A third purpose gossip serves, especially when it’s critical or judgmental, is to affirm the group’s commitment to particular norms and values. That’s clearly one thing that’s going on in Ed and Bryan’s duet. By describing the absent ‘gay guy’ as ‘the antithesis of man’, they’re also bonding around their own, very different code of properly masculine behaviour.

It may seem paradoxical that the vehicle for this heterosexual male bonding is a kind of talk which is stereotypically associated with women (not to mention that the main subject discussed is the very thing these men claim to have no interest in—other men’s bodies). But it’s only really a paradox if you take the stereotype at face value. The fact is that both sexes gossip: one survey conducted in 2009 found that men reported spending slightly more time on gossip than women. And respondents of both sexes gave the same reason for doing it: they said that gossiping made them feel like ‘part of the gang’.

But if everyone gossips, why has gossip been decried for centuries as a specifically female vice? The historical record is full of injunctions to women to avoid gossip, which was variously denounced as idle, frivolous, anti-social, sinful and even a cover for witchcraft.  Noting that the word ‘gossip’ in early modern English meant a close female companion who stayed with a woman in childbirth, Suzanne Romaine mentions one reason why this role prompted anxiety:

Professions such as midwifery allowed women passage between households, largely free of male control, to exchange …knowledge of intimate matters such as contraception and abortion.

Some historians argue that what really worried men wasn’t so much the sharing of arcane female knowledge as the prospect of women talking about them. They feared their wives would share embarrassing secrets, or spread malicious gossip deliberately to damage their reputations. This fear was not unfounded: at a time when women had very limited access to more public forums, gossip provided an alternative channel for influencing the opinions of others. And in a culture that practised quite extensive sex-segregation, it was one channel men couldn’t control.
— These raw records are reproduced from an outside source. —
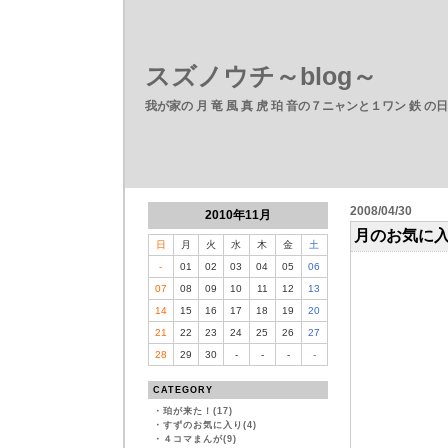
スズノウチ～blog～
我が家の 月 竜 風 真 虎 珀 音の７ニャンと１ワン 鉄 の
2008/04/30
2010年11月
月のお気に
日
月
火
水
木
金
土
-
01
02
03
04
05
06
07
08
09
10
11
12
13
14
15
16
17
18
19
20
21
22
23
24
25
26
27
28
29
30
-
-
-
-
CATEGORY
・
珀が来た！(17)
・
すずのお気に入り(4)
・
４コマまんが(9)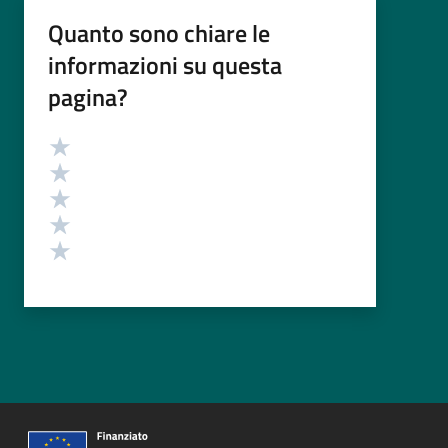
Quanto sono chiare le
informazioni su questa
pagina?
Valutazione
Valuta 5 stelle su 5
Valuta 4 stelle su 5
Valuta 3 stelle su 5
Valuta 2 stelle su 5
Valuta 1 stelle su 5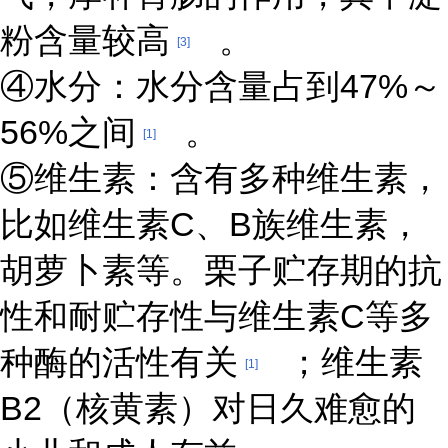
粉含量较高
。
[3]
④水分：水分含量占到47%～
56%之间
。
[1]
⑤维生素：含有多种维生素，
比如维生素C、B族维生素，
胡萝卜素等。栗子贮存期的抗
性和耐贮存性与维生素C等多
种酶的活性有关
；维生素
[1]
B2（核黄素）对日久难愈的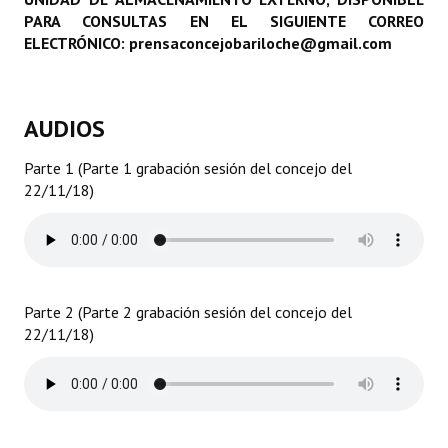
PARA CONSULTAS EN EL SIGUIENTE CORREO
Programas
ELECTRÓNICO: prensaconcejobariloche@gmail.com
LEGISLACIÓN
Constitución Nacional
AUDIOS
Constitución Provincial
Parte 1 (Parte 1 grabación sesión del concejo del
22/11/18)
Carta Orgánica 2007
Reglamento Interno
Digesto
Parte 2 (Parte 2 grabación sesión del concejo del
Organigrama
22/11/18)
DOCUMENTOS
Informes de Gestión
Proyectos Presentados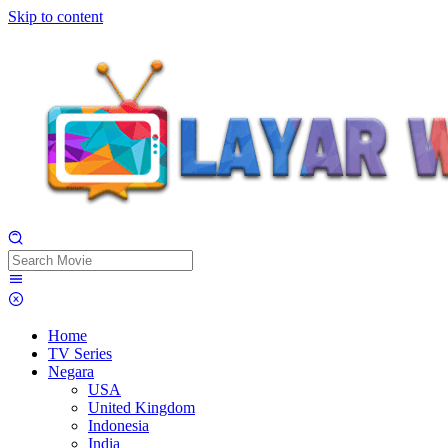
Skip to content
Home
TV Series
Negara
USA
United Kingdom
Indonesia
India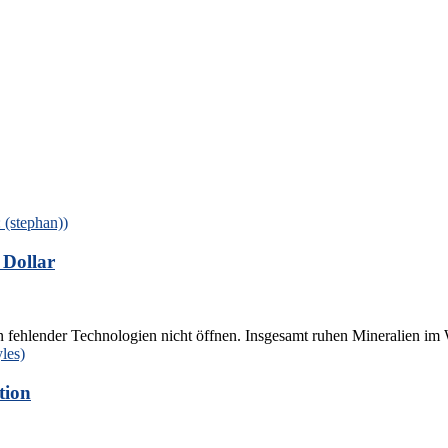
 Dollar
n fehlender Technologien nicht öffnen. Insgesamt ruhen Mineralien im W
tion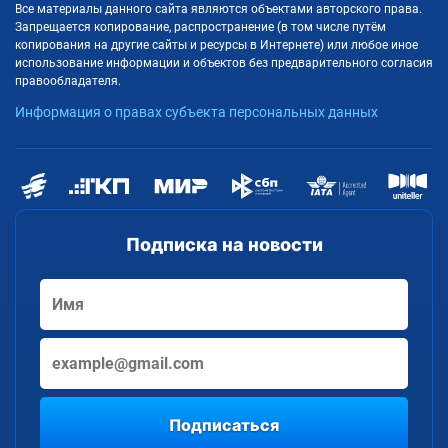
Все материалы данного сайта являются объектами авторского права.
Запрещается копирование, распространение (в том числе путём
копирования на другие сайты и ресурсы в Интернете) или любое иное
использование информации и объектов без предварительного согласия
правообладателя.
Информация о правах субъекта персональных данных
Подписка на новости
Подписаться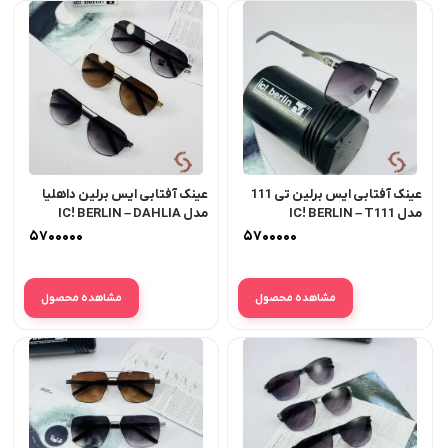
عینک آفتابی ایس برلین تی 111
عینک آفتابی ایس برلین داهلیا
مدل IC! BERLIN – T111
مدل IC! BERLIN – DAHLIA
۵۷۰۰۰۰۰
۵۷۰۰۰۰۰
مشاهده محصول
مشاهده محصول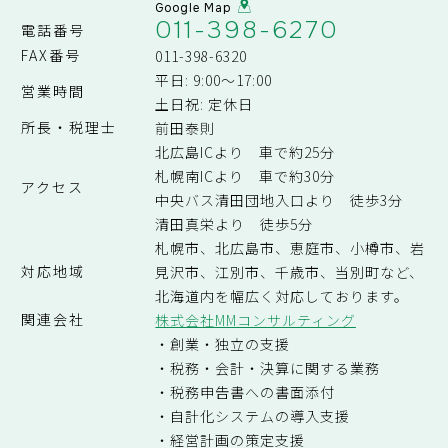
Google Map
011-398-6270
電話番号
FAX番号
011-398-6320
平日: 9:00～17:00
営業時間
土日祝: 定休日
所長・税理士
前田泰則
北広島ICより 車で約25分
札幌南ICより 車で約30分
アクセス
中央バス清田団地入口より 徒歩3分
清田真栄より 徒歩5分
札幌市、北広島市、恵庭市、小樽市、岩
対応地域
見沢市、江別市、千歳市、当別町など、
北海道内を幅広く対応しております。
関連会社
株式会社MMコンサルティング
・創業・独立の支援
・税務・会計・決算に関する業務
・税務申告書への書面添付
・自計化システムの導入支援
・経営計画の策定支援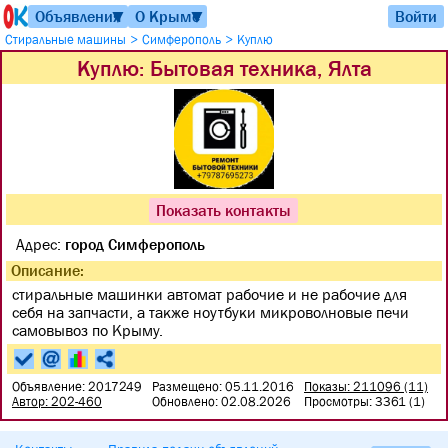
Объявления
О Крыме
Войти
▼
▼
>
>
Стиральные машины
Симферополь
Куплю
Куплю: Бытовая техника, Ялта
Показать контакты
Адрес:
город Симферополь
Описание:
стиральные машинки автомат рабочие и не рабочие для
себя на запчасти, а также ноутбуки микроволновые печи
самовывоз по Крыму.
Объявление: 2017249
Размещено: 05.11.2016
Показы: 211096 (11)
Автор: 202-460
Обновлено: 02.08.2026
Просмотры: 3361 (1)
But it was never just women who made use of this channel. Men also used gossip as a weapon; they still do. A fair proportion of what men like to call ‘banter’ is sexist and sexualised talk about women, and one of its effects (thanks to the sexual double standard) may be to damage a woman’s or a girl’s reputation by branding her a ‘slut’ or a ‘slag’. This kind of so-called ‘banter’ is just gossip by another name. A more forgiving name, too: whereas ‘gossip’ is associated with meanness and malice, ‘banter’ is more often described using terms like ‘good natured’ and ‘light-hearted’.

The idea that women are obsessed with the personal (meaning the trivial, the venial, the commonplace) takes many different forms, and all of them are basically sexist put-downs. They’re a good illustration of the more general principle that whatever women are said to do will be devalued by comparison with whatever men are said to do–even if what they’re doing is essentially the same thing.

*The men involved in this conversation gave me permission to use the recorded data, which I later transcribed and analysed in this article. The names I’ve given them are pseudonyms.